### Data for this exercise

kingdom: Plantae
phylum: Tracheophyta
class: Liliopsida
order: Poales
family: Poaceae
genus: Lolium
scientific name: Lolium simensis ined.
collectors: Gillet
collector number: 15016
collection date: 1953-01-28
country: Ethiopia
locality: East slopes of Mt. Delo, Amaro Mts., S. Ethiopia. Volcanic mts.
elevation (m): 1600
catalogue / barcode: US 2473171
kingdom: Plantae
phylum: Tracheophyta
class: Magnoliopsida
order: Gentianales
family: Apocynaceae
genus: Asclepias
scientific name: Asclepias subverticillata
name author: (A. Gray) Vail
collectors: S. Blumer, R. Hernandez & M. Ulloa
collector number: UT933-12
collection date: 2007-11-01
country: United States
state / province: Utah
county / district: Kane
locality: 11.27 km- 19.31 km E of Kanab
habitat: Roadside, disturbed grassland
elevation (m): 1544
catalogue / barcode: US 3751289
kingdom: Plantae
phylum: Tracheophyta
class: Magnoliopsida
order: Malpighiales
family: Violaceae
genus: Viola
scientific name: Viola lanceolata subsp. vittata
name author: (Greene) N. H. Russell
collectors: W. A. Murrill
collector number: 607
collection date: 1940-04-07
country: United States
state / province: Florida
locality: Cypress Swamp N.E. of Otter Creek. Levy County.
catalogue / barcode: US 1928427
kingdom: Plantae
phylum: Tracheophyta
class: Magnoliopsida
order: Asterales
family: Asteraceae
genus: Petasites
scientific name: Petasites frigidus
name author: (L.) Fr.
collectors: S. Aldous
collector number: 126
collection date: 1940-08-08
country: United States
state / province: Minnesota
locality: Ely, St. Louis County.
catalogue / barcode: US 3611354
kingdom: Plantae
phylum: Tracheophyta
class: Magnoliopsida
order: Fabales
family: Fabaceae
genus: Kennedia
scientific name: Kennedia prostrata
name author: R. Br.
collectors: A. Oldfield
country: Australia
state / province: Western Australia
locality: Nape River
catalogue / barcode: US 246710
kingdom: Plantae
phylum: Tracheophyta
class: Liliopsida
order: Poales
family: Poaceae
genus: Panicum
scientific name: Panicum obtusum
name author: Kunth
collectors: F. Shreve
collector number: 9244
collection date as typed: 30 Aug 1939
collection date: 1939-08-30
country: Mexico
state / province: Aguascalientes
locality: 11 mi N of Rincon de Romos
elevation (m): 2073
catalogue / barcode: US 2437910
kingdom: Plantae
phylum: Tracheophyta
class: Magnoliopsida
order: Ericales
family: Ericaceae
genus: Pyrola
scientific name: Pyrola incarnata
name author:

### Challenge
Copy out the items above, from their first line through the line containing "order: Gentianales", with both of those lines included and every line unchanged.

### Expected answer
kingdom: Plantae
phylum: Tracheophyta
class: Liliopsida
order: Poales
family: Poaceae
genus: Lolium
scientific name: Lolium simensis ined.
collectors: Gillet
collector number: 15016
collection date: 1953-01-28
country: Ethiopia
locality: East slopes of Mt. Delo, Amaro Mts., S. Ethiopia. Volcanic mts.
elevation (m): 1600
catalogue / barcode: US 2473171
kingdom: Plantae
phylum: Tracheophyta
class: Magnoliopsida
order: Gentianales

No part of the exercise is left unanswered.